Education

Yale and Columbia Are Ripping Off Financial Aid Students, Lawsuit Says

By Paul Blest,  Vice

The lawsuit calls the group schools a “price-fixing cartel.”

More than a dozen of the nation’s top universities—including Ivy League universities Yale, Brown, Columbia, Dartmouth, Cornell, and the University of Pennsylvania—allegedly used their financial aid policies to rip off more than 170,000 students for hundreds of millions of dollars, according to a lawsuit filed in Illinois Sunday.

The lawsuit, filed on behalf of five former students, alleges that for two decades, the universities “have participated in a price-fixing cartel that is designed to reduce or eliminate financial aid as a locus of competition, and that in fact has artificially inflated the net price of attendance for students receiving financial aid.”

This “cartel” refers to the 568 Presidents’ Group, a committee of private colleges and universities formed in the late 1990s to create a “consensus methodology” for “determining the family’s ability to pay for college,” or a formula for financial aid, according to the group’s website.
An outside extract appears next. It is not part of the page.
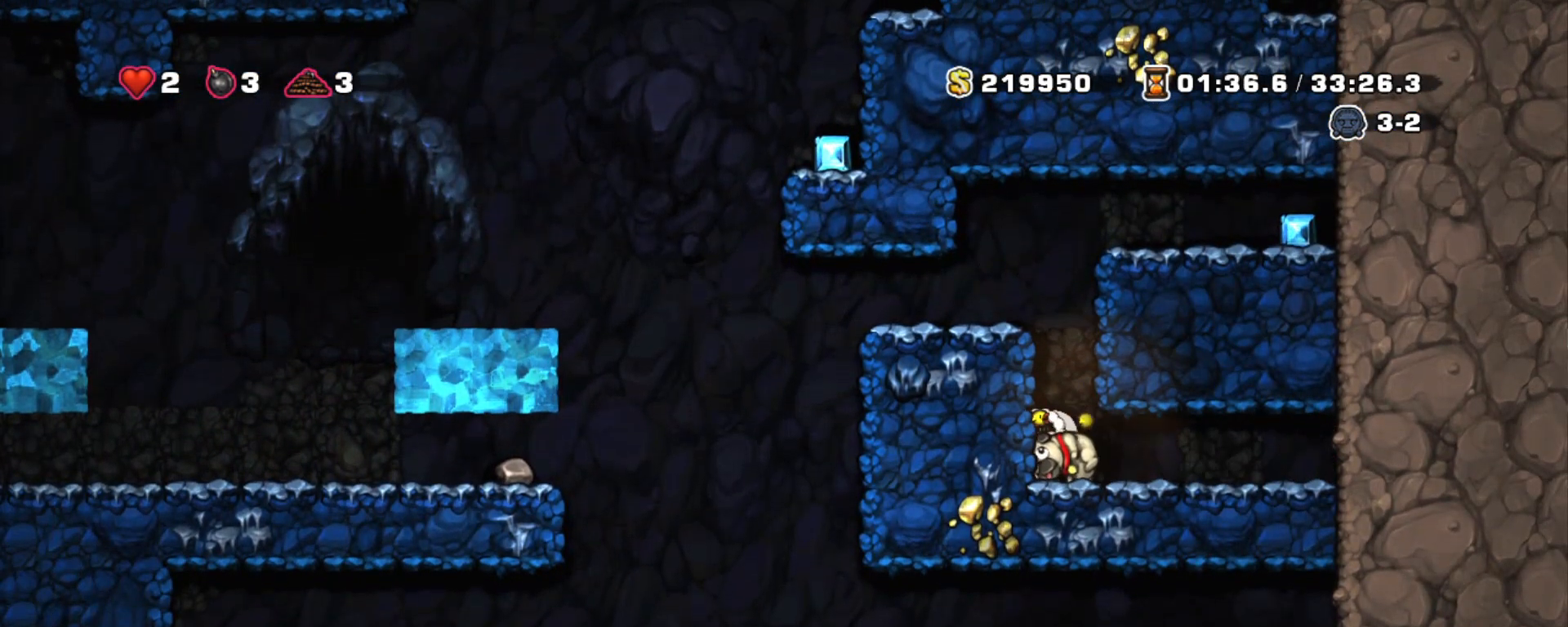
{"keys": ["left", "shift"], "events": [[133, "z", "down"], [367, "z", "up"]]}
The group was formed after high-profile Justice Department antitrust lawsuits against the Massachusetts Institute of Technology and several Ivy League universities for engaging in fixing the price of tuition and faculty salaries. Federal antitrust legislation passed in 1994 further regulated the process, saying that colleges can work together to share some financial aid information, including a common application for financial aid.